PROBLEM TO SOLVE:
Repeat nothing but the line containing "Monaten auf niedrigem" and the lines that follow it, up to and including the last line of the data below.

╭─ SOURCE DATA

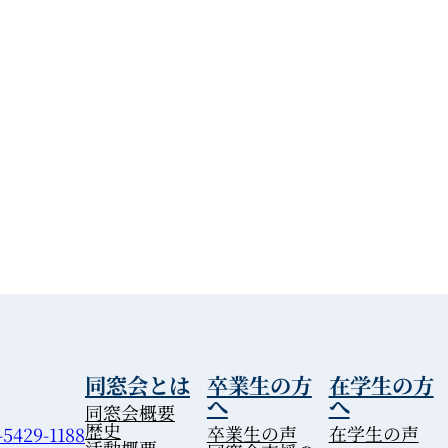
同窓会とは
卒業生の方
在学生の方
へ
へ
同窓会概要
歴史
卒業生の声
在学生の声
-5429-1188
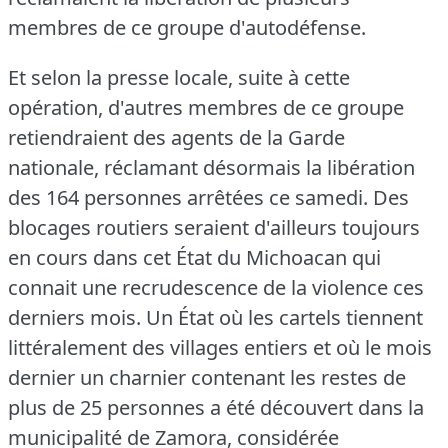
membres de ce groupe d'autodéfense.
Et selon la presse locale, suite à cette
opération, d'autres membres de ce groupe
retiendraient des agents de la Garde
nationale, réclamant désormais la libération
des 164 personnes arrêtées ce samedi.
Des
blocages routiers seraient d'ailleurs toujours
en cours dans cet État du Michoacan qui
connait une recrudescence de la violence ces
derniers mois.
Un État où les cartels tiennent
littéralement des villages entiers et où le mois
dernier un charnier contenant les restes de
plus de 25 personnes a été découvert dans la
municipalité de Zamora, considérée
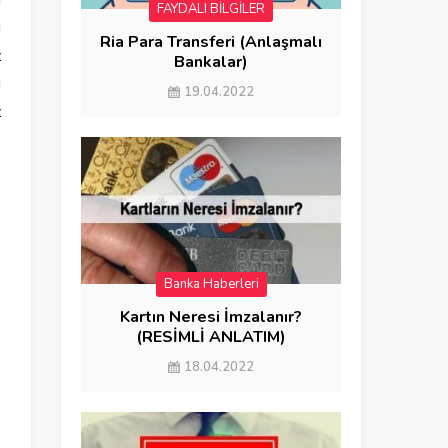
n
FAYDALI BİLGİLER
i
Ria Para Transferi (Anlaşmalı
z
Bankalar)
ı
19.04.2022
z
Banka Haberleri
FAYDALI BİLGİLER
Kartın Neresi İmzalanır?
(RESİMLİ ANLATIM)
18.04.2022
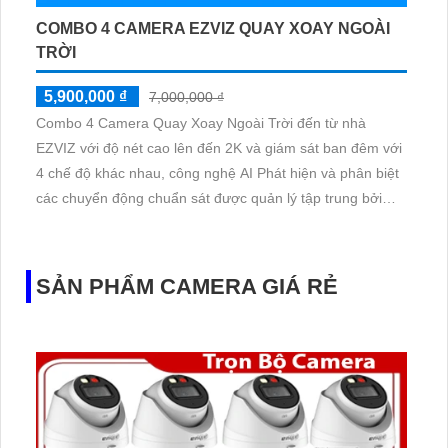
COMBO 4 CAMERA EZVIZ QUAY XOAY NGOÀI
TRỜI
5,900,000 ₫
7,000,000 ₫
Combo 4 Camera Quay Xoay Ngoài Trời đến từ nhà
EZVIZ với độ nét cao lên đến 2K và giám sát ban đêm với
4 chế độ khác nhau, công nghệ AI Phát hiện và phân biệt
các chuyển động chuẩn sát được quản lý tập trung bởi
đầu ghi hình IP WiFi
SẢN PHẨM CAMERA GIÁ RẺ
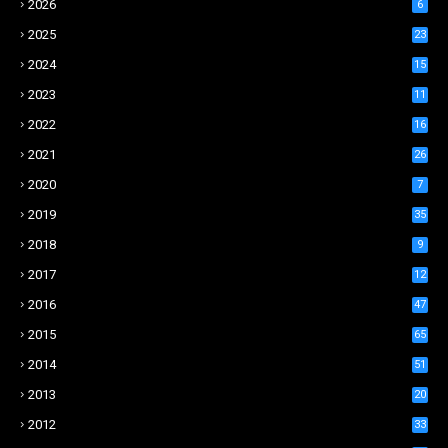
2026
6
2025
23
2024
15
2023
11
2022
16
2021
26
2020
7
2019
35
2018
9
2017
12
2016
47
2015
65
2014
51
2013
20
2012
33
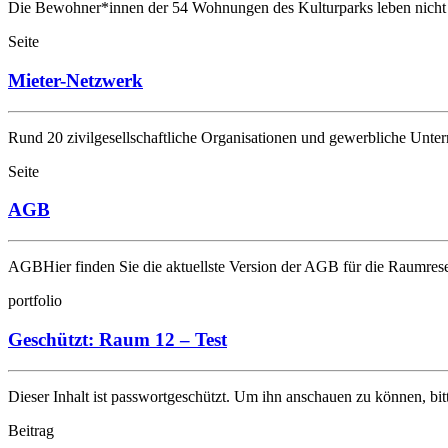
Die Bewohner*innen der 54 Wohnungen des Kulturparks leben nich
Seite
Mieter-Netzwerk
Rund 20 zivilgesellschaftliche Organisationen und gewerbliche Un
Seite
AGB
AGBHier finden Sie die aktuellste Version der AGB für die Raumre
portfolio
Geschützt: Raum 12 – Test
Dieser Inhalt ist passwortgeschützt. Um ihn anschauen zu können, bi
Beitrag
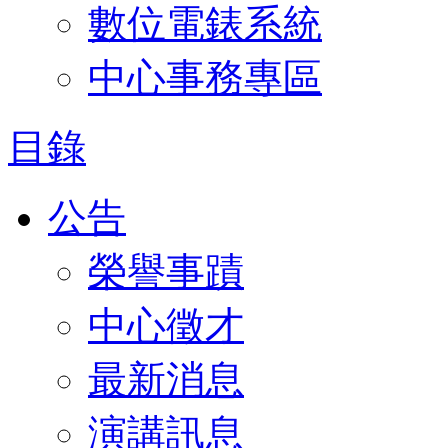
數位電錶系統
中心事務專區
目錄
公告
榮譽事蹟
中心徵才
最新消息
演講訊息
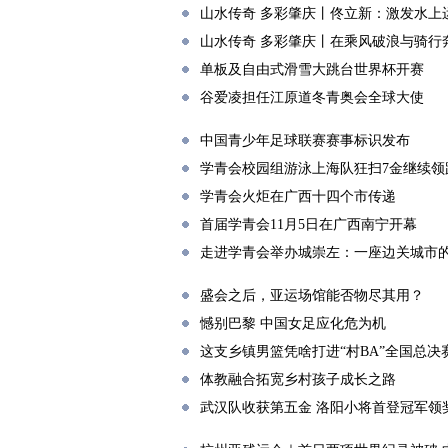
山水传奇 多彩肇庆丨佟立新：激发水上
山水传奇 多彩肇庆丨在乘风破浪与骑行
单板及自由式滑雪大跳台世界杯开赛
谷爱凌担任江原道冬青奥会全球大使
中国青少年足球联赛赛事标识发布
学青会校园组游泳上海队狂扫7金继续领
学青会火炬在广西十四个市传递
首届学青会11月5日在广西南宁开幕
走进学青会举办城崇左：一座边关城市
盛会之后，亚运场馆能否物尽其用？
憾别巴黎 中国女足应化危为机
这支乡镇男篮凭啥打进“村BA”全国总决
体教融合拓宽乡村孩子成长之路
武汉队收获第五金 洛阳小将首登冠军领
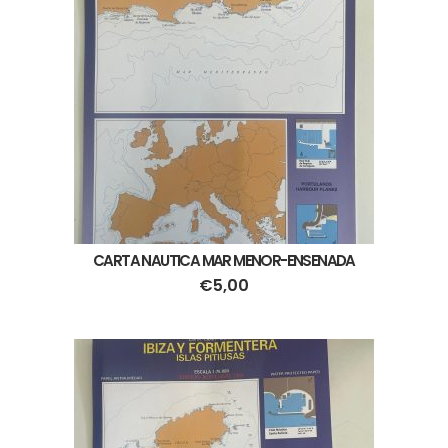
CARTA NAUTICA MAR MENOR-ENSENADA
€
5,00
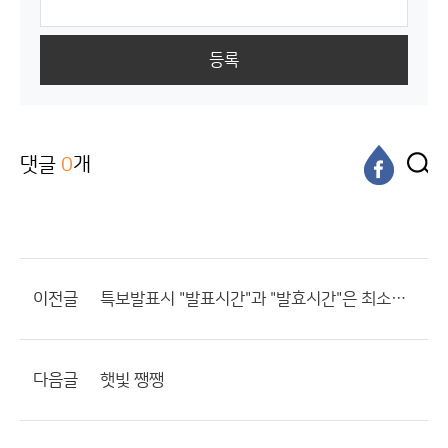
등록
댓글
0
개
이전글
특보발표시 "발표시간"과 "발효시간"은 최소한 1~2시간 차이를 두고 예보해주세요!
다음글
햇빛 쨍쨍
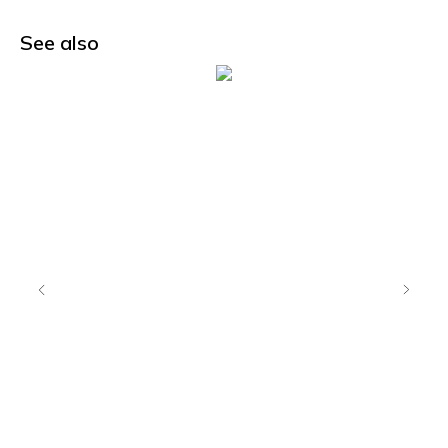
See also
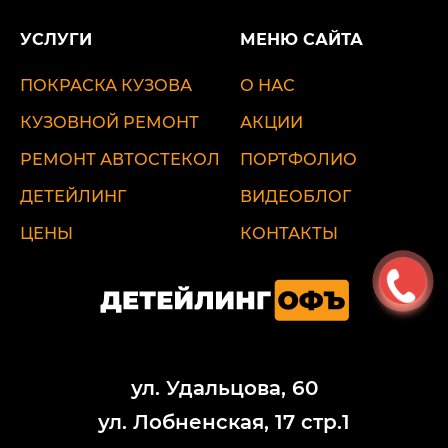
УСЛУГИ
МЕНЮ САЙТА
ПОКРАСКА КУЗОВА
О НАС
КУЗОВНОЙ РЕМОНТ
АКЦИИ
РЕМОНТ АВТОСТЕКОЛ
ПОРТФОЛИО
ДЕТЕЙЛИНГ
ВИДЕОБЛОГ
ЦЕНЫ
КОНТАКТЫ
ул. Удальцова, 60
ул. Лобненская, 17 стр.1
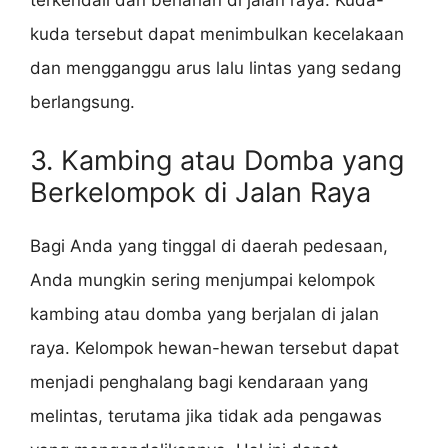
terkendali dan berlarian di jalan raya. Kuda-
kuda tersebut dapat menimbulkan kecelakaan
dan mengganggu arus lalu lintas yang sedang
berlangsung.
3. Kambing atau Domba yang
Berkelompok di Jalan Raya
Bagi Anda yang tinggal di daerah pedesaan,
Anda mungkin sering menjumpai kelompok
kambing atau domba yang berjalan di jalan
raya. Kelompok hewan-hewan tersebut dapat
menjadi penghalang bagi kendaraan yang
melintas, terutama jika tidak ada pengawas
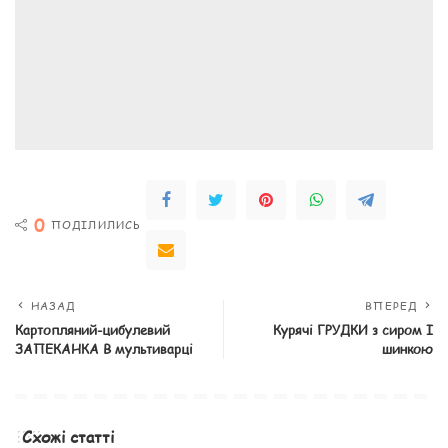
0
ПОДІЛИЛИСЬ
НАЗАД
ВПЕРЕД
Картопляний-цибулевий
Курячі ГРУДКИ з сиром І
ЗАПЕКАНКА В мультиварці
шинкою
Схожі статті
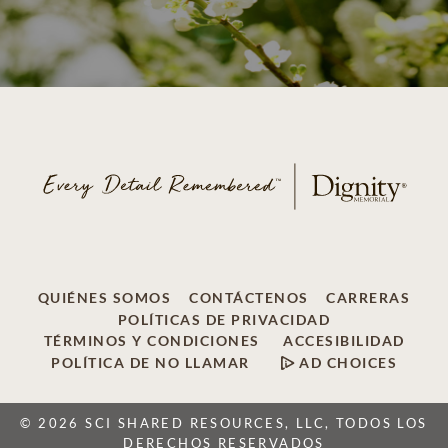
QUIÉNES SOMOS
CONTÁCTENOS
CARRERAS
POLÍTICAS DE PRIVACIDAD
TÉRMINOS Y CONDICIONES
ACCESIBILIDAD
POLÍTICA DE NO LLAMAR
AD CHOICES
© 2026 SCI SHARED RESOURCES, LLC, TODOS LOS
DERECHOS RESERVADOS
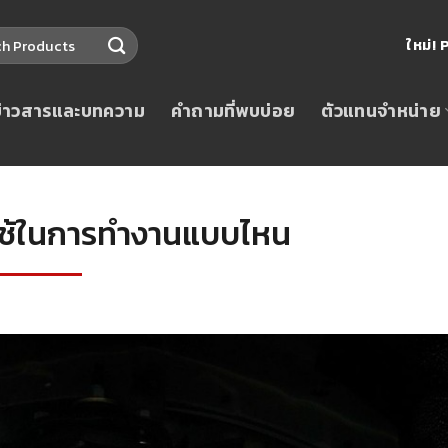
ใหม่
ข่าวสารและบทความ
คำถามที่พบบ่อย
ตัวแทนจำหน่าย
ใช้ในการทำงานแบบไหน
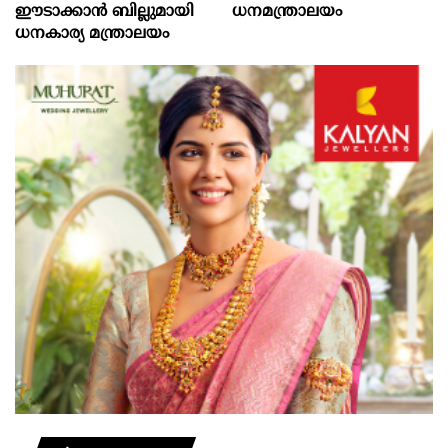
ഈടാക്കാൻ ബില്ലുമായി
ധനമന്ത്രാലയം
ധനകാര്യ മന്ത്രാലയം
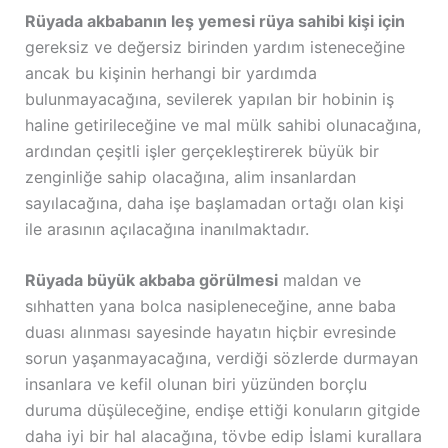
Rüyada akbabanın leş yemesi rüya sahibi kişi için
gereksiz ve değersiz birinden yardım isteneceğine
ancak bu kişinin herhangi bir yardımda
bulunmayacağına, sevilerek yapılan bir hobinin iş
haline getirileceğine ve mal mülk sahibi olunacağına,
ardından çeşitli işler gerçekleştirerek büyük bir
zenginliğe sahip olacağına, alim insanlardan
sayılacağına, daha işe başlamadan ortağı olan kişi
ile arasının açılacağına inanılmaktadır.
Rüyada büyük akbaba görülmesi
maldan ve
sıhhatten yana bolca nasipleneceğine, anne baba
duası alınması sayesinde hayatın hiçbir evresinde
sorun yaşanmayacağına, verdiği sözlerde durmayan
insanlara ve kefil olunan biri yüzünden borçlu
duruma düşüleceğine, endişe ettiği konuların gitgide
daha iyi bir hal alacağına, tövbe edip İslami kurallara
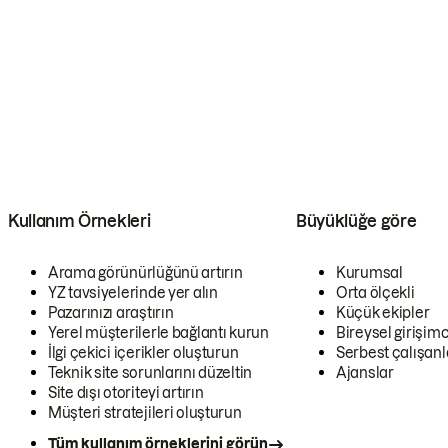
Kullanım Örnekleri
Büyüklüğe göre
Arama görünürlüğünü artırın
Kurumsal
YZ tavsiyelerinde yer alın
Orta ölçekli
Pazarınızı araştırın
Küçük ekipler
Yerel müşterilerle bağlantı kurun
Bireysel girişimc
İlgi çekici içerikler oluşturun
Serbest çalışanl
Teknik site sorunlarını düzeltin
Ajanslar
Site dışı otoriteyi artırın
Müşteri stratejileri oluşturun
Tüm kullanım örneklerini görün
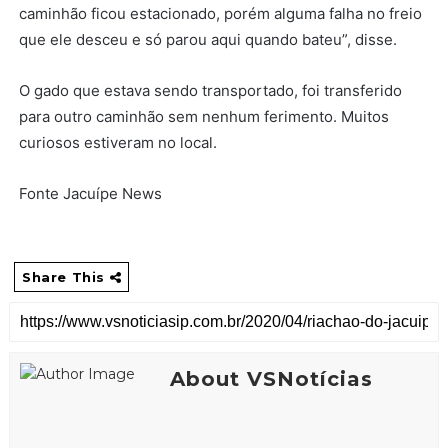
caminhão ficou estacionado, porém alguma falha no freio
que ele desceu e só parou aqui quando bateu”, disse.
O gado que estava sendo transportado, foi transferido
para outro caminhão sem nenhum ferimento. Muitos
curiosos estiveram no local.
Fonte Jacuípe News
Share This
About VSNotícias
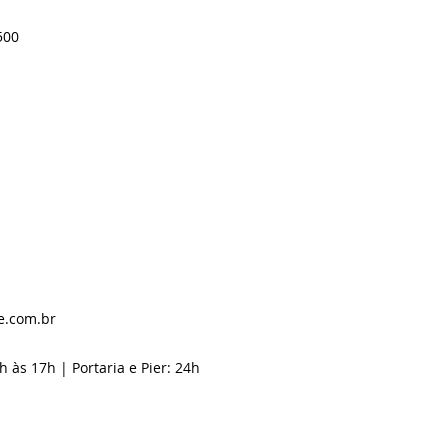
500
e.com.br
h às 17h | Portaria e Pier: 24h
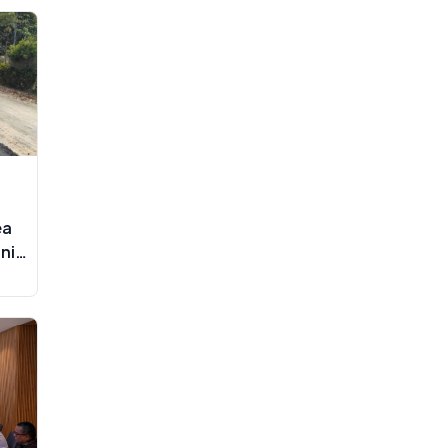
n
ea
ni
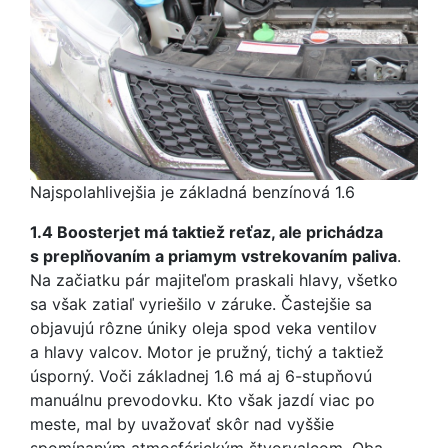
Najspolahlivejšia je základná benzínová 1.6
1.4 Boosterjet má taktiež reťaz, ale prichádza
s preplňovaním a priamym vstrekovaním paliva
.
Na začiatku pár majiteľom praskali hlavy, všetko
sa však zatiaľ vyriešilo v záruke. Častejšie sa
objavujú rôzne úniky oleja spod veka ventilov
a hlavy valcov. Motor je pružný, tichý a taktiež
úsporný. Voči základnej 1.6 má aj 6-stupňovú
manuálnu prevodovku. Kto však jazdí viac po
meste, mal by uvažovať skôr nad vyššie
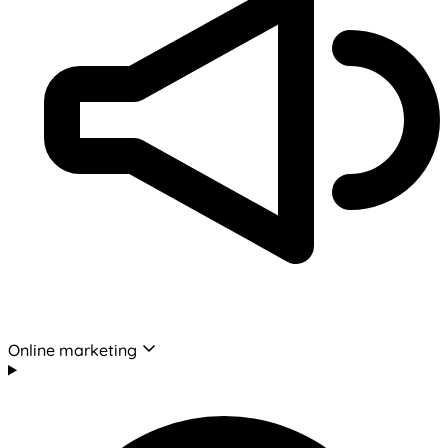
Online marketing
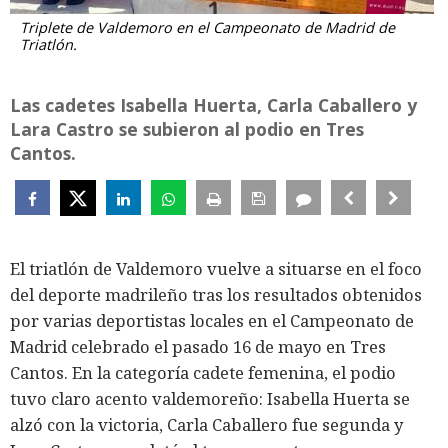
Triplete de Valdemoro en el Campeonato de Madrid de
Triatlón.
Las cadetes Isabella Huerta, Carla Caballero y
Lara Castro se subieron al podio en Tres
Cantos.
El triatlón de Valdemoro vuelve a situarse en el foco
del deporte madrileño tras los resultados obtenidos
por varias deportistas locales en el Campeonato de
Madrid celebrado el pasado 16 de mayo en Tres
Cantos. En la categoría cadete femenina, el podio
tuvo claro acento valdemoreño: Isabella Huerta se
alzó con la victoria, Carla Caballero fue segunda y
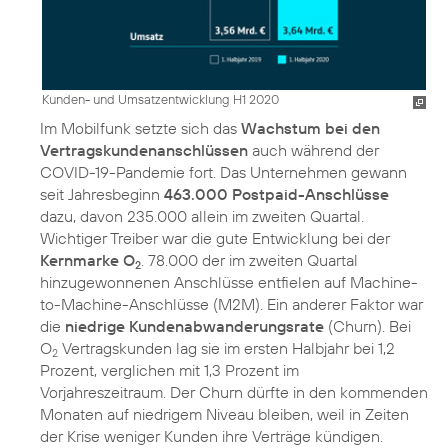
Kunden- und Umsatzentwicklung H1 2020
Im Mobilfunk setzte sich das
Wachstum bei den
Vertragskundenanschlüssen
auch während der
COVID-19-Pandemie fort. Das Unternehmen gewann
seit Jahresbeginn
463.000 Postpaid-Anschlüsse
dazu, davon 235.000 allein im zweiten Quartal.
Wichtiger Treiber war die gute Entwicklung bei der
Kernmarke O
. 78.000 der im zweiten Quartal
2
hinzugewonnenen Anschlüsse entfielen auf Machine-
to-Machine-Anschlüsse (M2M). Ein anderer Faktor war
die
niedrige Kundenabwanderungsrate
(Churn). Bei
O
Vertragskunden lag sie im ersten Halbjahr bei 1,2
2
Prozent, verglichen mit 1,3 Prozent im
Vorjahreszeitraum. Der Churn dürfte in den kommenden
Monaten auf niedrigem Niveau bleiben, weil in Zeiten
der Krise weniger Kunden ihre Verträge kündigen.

╰─

REPLY:
Monaten auf niedrigem Niveau bleiben, weil in Zeiten
der Krise weniger Kunden ihre Verträge kündigen.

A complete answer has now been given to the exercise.